Alors que va faire le fils de la mère, arrivera-t-il avec le savoir transmis à le sauver ?
Quels sont les désirs profonds de ce fils, mettre ses pas dans ceux de sa mère ?
Lui a-t-on demandé son avis ?
Tout se joue en une nuit.
La rivière gronde, elle est en crue, le lecteur l'entend en même temps que cette langue que peu possèdent, cela renforce l'étrangeté et cette musicalité des mots, des phrases qui coulent ou grondent nous envoûte.
Cette lecture nous apprend à lire ce fil tendu entre la mère et le fils.
« Cent fois il avait accompagné sa mère quand elle était appelée —il n'y avait pas d'autre manière de le dire, elle était appelée — , quand les hommes ne savaient plus où demander de l'aide. »
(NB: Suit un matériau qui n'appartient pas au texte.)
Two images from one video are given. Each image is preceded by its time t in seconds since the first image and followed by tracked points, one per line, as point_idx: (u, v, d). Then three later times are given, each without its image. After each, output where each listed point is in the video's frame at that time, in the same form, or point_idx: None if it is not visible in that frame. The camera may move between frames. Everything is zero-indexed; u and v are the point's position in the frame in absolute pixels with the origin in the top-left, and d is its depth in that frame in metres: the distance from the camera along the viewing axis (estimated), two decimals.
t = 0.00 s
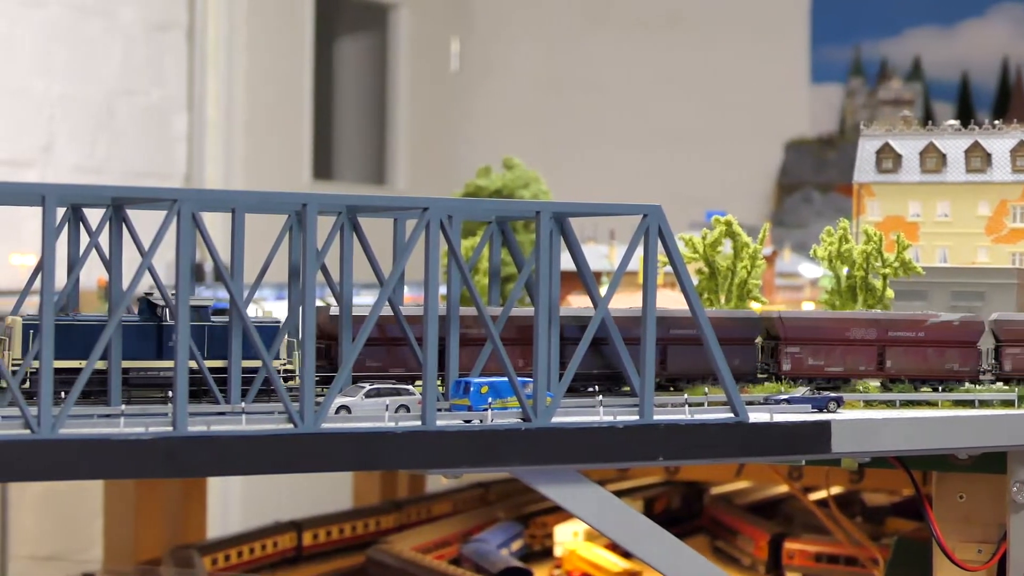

Sombres et fiévreux les mots courent nous envahissent comme des serpents qui nous entoureraient, l'écriture est ciselée et tranchante, le prologue est magnifique et il est l'annonce de ce flux qui ne s'arrêtera qu'au point final.
En refermant ce livre j'ai pensé que la bonne dame de Nohant aurait apprécié le thème, le terroir et la langue.
Un roman qui sait allier le classique au contemporain, pour dire une France que beaucoup ignore ignorer.
Personnellement je suis toujours ravie qu'une jeune femme sache d'où elle vient, et soit sensible au terroir, qu'elle puisse traiter des sujets de cette façon.
La noirceur de l'âme humaine et les profondeurs d'un terroir, quand on sait manier les mots pour dire, je trouve que c'est une réussite.